● QUOTED PASSAGE:
————————

= Worldspan =

Travel information and content provider

Worldspan is a provider of travel technology and content and a part of the Travelport GDS business. It offers worldwide electronic distribution of travel information, Internet products and connectivity, and e-commerce capabilities for travel agencies, travel service providers and corporations. Its primary system is commonly known as a Global Distribution System (GDS), which is used by travel agents and travel related websites to book airline tickets, hotel rooms, rental cars, tour packages and associated products. Worldspan also hosts IT services and product solutions for major airlines.

==Recent events==
In December, 2006, Travelport, owner of the Galileo GDS, Gullivers Travel Associates (GTA) and a controlling share in Orbitz, agreed to acquire Worldspan. However, at the time, management of Travelport did not commit to the eventual merging of the two GDS systems, saying that they were considering all options, including running both systems in parallel. On August 21, 2007, the acquisition was completed for $1.4 billion and Worldspan became a part of Travelport GDS, which also includes Galileo and other related businesses. On September 28, 2008, the Galileo and Apollo GDS were moved from the Travelport datacenter in Denver, Colorado to the Worldspan datacenter in Atlanta, Georgia (although they continue to be run as separate systems from the Worldspan GDS).

————————

● DATASET SECTION:
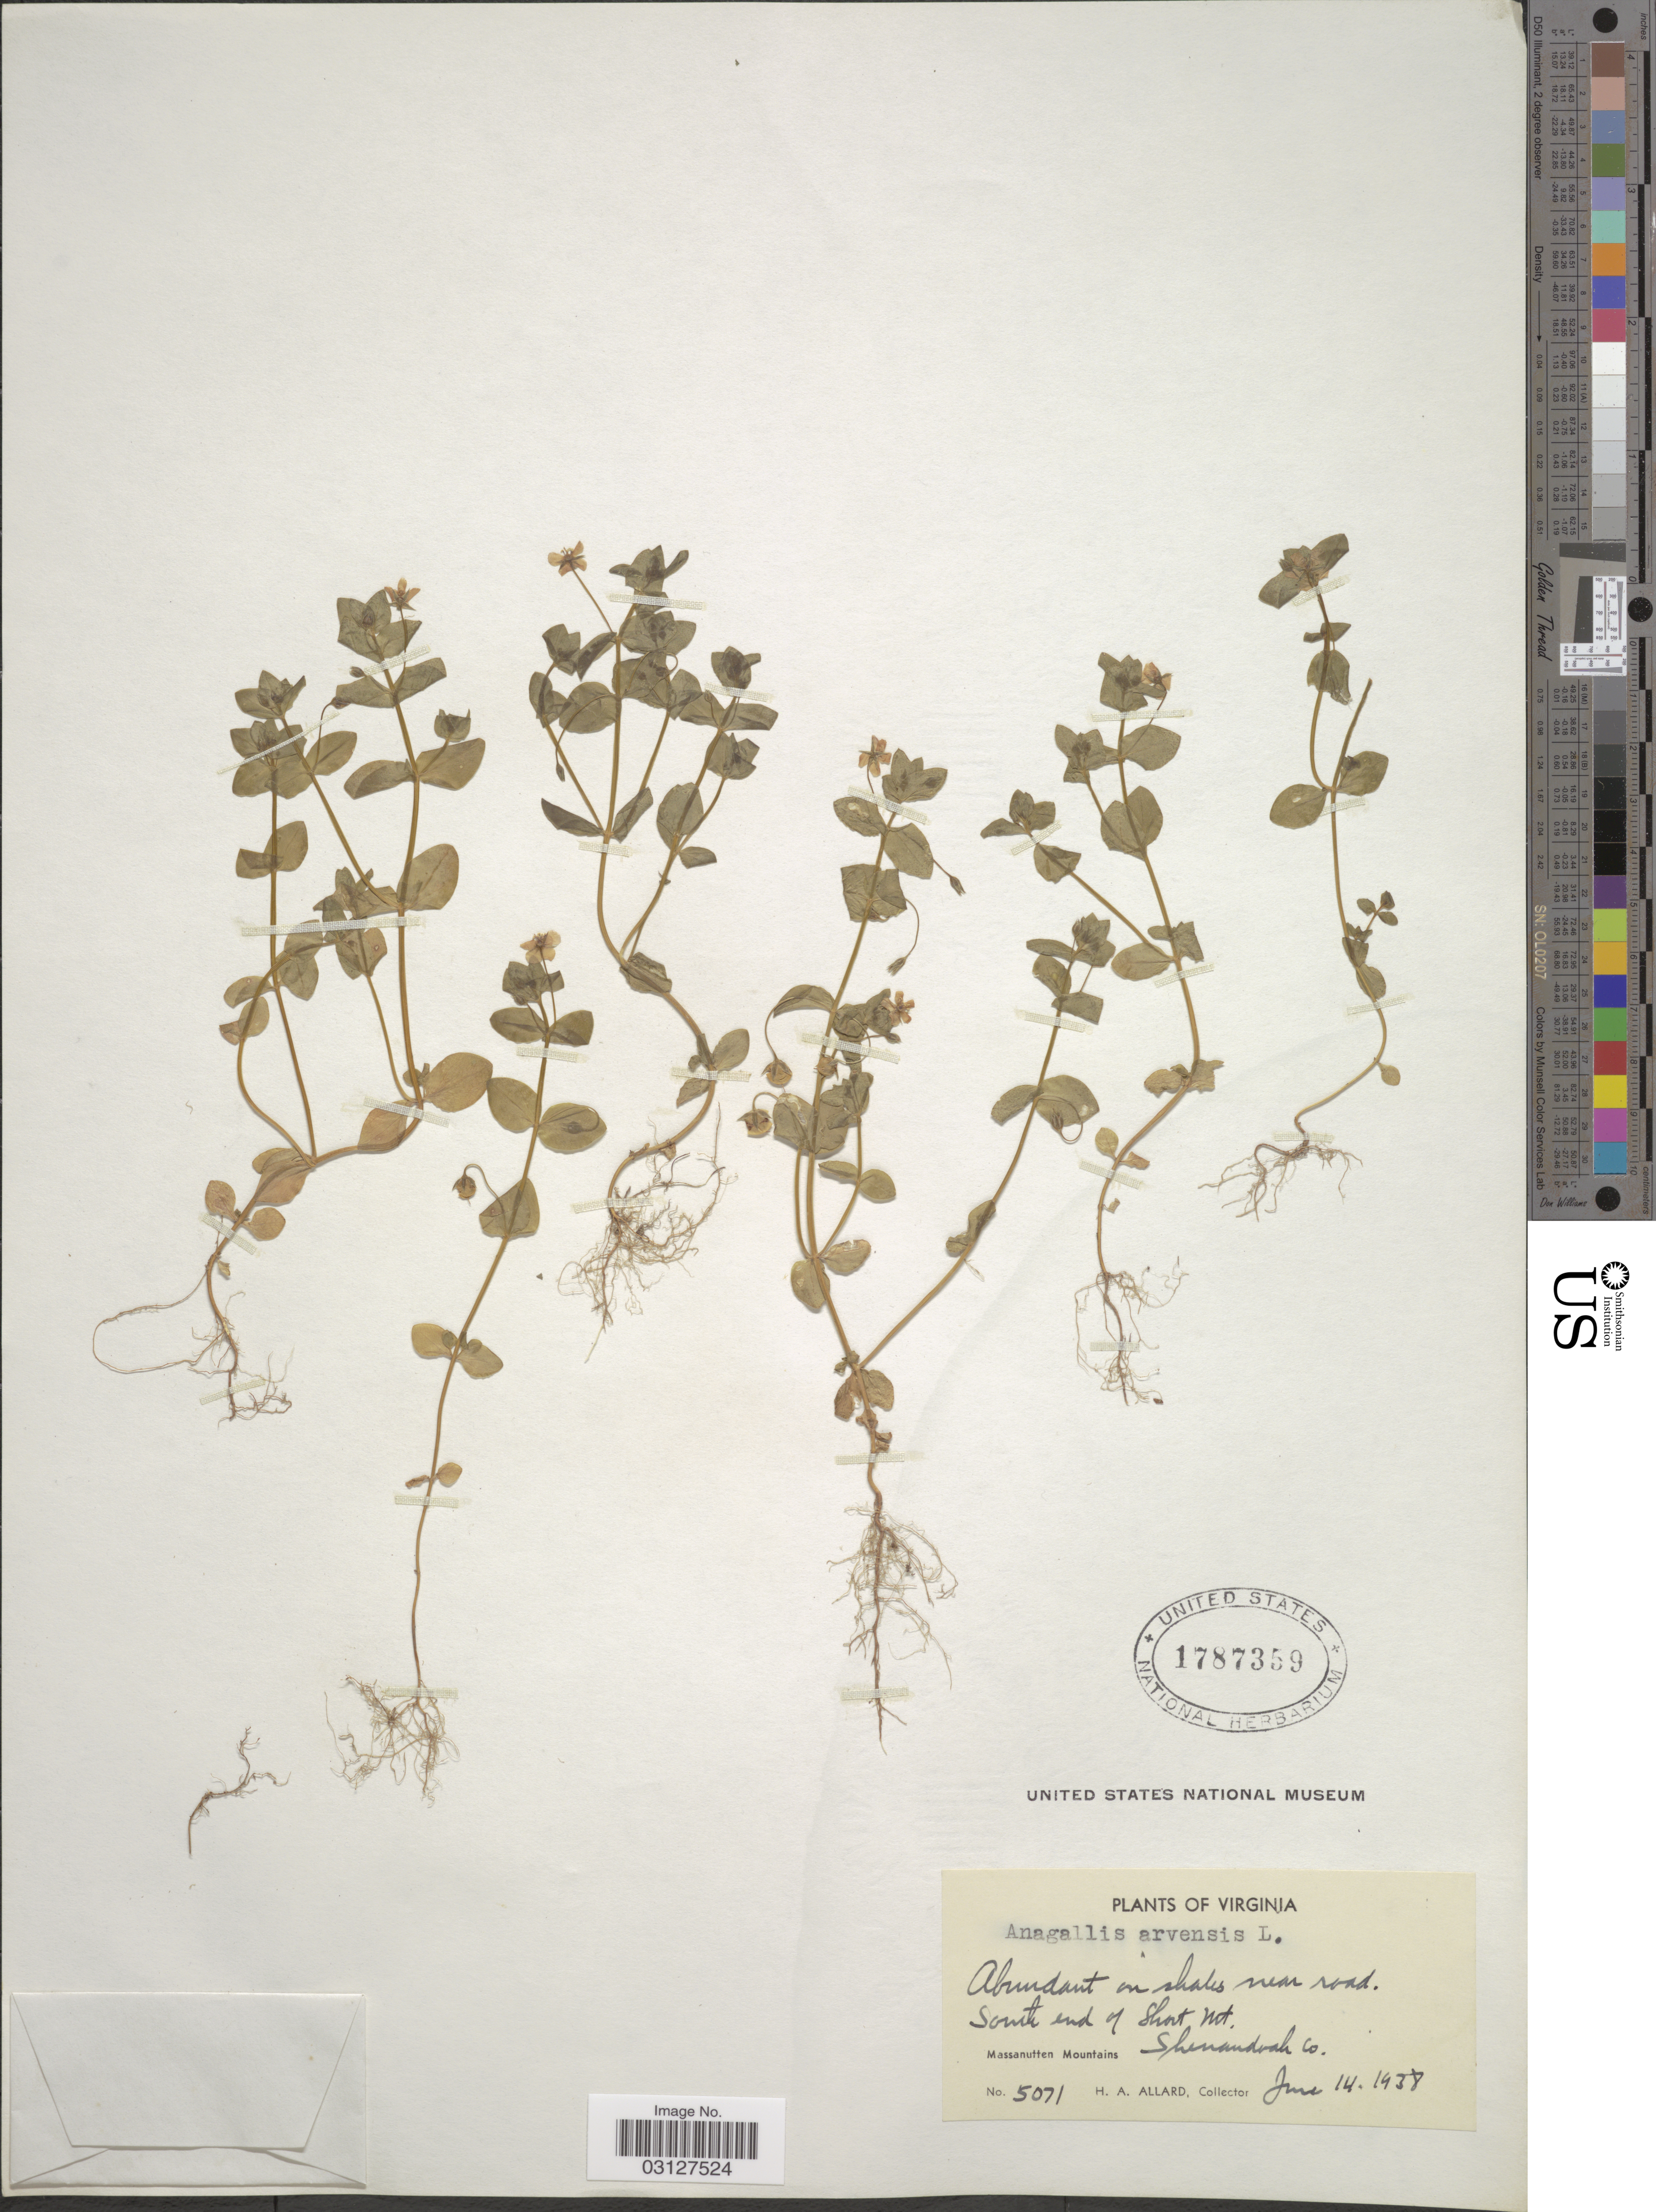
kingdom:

————————

● GIVEN REQUEST 1: Decide whether each statement agrees with the Worldspan article, answering yes or no and quoting the words from the article that settle it: (a) Travelport completed its purchase of Worldspan for $1.4 billion in August 2007; (b) when agreeing to the purchase, Travelport management committed to merging the two GDS systems; (c) after the 2008 move to Atlanta, Galileo and Apollo stopped running separately from the Worldspan GDS.
● GIVEN REQUEST 2: Carry the Worldspan article forward, starting right after its final sentence.
The data was taken from a separate source.

● EXERCISE OUTPUT 1:
(a) Yes: "On August 21, 2007, the acquisition was completed for $1.4 billion"
(b) No: "management of Travelport did not commit to the eventual merging of the two GDS systems"
(c) No: "they continue to be run as separate systems from the Worldspan GDS"

● EXERCISE OUTPUT 2:
In 2012, Worldspan customers were migrated from the TPF-based FareSource pricing engine to Travelport's Linux-based 360 Fares pricing engine already used by Galileo and Apollo. Although the three systems share a common pricing platform, they continue to operate as separate GDS.

==History==
Worldspan was formed in early 1990 by Delta Air Lines, Northwest Airlines, and TWA to operate and sell its GDS services to travel agencies worldwide. Worldspan operated very effectively and profitably, successfully expanding its business in markets throughout North America, South America, Europe, and Asia. As a result, in mid-2003, Worldspan was sold by its owner airlines to Citigroup Venture Capital and Ontario Teachers' Pension Fund which in turn sold the business to Travelport in 2007.

Worldspan was formed in 1990 by combining the PARS partnerships companies (owned by TWA and Northwest Airlines, Inc.) and DATAS II, a division of Delta Air Lines, Inc. One of Worldspan’s predecessors – TWA PARS – became the first GDS to be installed in travel agencies in 1976. ABACUS, an Asian company owned by a number of Asian airlines, owned a small portion of Worldspan, and Worldspan owned a small portion of Abacus. Worldspan and Abacus entered into a series of business and technology relationships. These relationships were terminated after Abacus engaged in fraudulent and deceptive practices, for which Worldspan received a sizable judgement in an arbitration in London.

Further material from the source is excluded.